Yu Diana H, Mace Kimberly A, Hansen Scott L, Boudreau Nancy, Young David M
Surgical Research Laboratory at San Francisco General Hospital, Department of Surgery, University of California-San Francisco, San Francisco, California 94143-1302, USA.
Wound Repair Regen. 2007 Sep-Oct;15(5):628-35. doi: 10.1111/j.1524-475X.2007.00274.x.
Insulin-like growth factor-1 (Igf-1), a critical mediator of tissue repair, is significantly decreased in diabetic wounds. Furthermore, decreased levels of hypoxia-inducible factor 1-alpha (Hif-1alpha) and its target genes are also associated with impaired wound healing in diabetic mice. The aim of our study was to examine whether the reduced levels of Igf-1 are responsible for the reduction in Hif-1alpha protein synthesis and activity in diabetic wounds. We provide evidence that Igf-1 regulates Hif-1alpha protein synthesis and activity during wound repair. In addition, Igf-1 stimulated phosphytidylinositol 3-kinase activity in diabetic fibroblasts, which, in turn, increased activation of the translational regulatory protein, p70 S6 kinase. Moreover, improved healing of diabetic wounds by addition of recombinant IGF-1 protein was associated with an increase in Hif-1alpha protein synthesis and function in vivo.

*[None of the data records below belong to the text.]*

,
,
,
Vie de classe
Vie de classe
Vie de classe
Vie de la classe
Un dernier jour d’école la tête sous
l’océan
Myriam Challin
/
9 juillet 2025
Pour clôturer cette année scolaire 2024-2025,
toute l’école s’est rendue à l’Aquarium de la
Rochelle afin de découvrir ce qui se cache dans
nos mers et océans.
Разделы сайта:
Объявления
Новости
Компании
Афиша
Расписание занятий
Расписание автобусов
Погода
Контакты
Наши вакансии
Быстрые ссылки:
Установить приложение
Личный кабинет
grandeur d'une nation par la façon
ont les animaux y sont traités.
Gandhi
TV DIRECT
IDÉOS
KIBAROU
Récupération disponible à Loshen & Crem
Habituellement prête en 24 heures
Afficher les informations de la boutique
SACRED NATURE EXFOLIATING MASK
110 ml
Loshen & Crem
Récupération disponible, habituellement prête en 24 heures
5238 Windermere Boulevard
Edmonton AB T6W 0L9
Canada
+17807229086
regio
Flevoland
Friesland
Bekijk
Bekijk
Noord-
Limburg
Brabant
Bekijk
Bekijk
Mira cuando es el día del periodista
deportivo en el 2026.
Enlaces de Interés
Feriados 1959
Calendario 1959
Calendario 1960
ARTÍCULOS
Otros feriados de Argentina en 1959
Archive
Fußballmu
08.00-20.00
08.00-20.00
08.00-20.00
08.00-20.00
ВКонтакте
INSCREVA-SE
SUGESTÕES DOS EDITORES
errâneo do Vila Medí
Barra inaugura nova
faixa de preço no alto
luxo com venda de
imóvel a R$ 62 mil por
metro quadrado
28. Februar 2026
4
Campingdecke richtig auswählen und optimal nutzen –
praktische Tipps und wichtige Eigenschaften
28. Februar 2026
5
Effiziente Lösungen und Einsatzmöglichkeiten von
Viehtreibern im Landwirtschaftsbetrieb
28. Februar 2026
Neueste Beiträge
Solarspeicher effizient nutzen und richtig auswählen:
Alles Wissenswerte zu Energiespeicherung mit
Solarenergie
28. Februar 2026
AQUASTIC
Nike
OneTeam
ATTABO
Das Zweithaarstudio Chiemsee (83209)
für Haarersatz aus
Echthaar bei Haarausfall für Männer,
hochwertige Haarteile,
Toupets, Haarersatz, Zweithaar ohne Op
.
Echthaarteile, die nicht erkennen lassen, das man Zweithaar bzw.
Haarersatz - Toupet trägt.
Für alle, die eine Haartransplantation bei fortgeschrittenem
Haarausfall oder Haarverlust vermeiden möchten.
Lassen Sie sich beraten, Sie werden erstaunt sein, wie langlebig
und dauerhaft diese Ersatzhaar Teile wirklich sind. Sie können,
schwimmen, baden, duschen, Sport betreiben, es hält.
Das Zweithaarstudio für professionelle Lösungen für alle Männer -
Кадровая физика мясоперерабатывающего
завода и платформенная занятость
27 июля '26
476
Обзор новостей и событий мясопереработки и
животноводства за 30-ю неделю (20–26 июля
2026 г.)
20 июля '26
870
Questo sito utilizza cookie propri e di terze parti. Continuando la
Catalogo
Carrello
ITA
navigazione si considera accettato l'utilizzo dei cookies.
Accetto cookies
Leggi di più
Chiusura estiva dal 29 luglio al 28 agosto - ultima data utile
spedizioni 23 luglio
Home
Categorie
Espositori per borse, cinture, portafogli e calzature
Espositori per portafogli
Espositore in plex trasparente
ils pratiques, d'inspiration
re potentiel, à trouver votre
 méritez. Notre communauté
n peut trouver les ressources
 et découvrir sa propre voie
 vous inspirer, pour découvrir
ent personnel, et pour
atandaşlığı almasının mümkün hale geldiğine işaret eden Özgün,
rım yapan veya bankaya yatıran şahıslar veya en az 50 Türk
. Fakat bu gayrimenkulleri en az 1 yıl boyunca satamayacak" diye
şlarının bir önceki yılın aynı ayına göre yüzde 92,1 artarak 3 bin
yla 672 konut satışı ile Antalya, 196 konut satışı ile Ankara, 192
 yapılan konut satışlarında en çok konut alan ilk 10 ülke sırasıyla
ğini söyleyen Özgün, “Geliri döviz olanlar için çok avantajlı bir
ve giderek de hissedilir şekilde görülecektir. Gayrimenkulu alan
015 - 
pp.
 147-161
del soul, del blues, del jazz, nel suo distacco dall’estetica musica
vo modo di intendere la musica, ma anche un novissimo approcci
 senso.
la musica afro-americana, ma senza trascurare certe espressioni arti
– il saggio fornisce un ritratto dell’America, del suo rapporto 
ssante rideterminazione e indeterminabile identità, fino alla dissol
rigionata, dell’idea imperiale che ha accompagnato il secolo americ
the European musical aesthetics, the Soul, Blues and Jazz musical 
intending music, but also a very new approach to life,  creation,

胰岛素样生长因子-1(Igf-1)是组织修复的关键介质,在糖尿病伤口中显著减少。此外,缺氧诱导因子1-α(Hif-1α)及其靶基因水平的降低也与糖尿病小鼠伤口愈合受损有关。我们研究的目的是检查Igf-1水平降低是否是糖尿病伤口中Hif-1α蛋白合成和活性降低的原因。我们提供的证据表明,Igf-1在伤口修复过程中调节Hif-1α蛋白的合成和活性。此外,Igf-1刺激糖尿病成纤维细胞中的磷脂酰肌醇3-激酶活性,进而增加翻译调节蛋白p70 S6激酶的激活。此外,添加重组IGF-1蛋白改善糖尿病伤口愈合与体内Hif-1α蛋白合成和功能增加有关。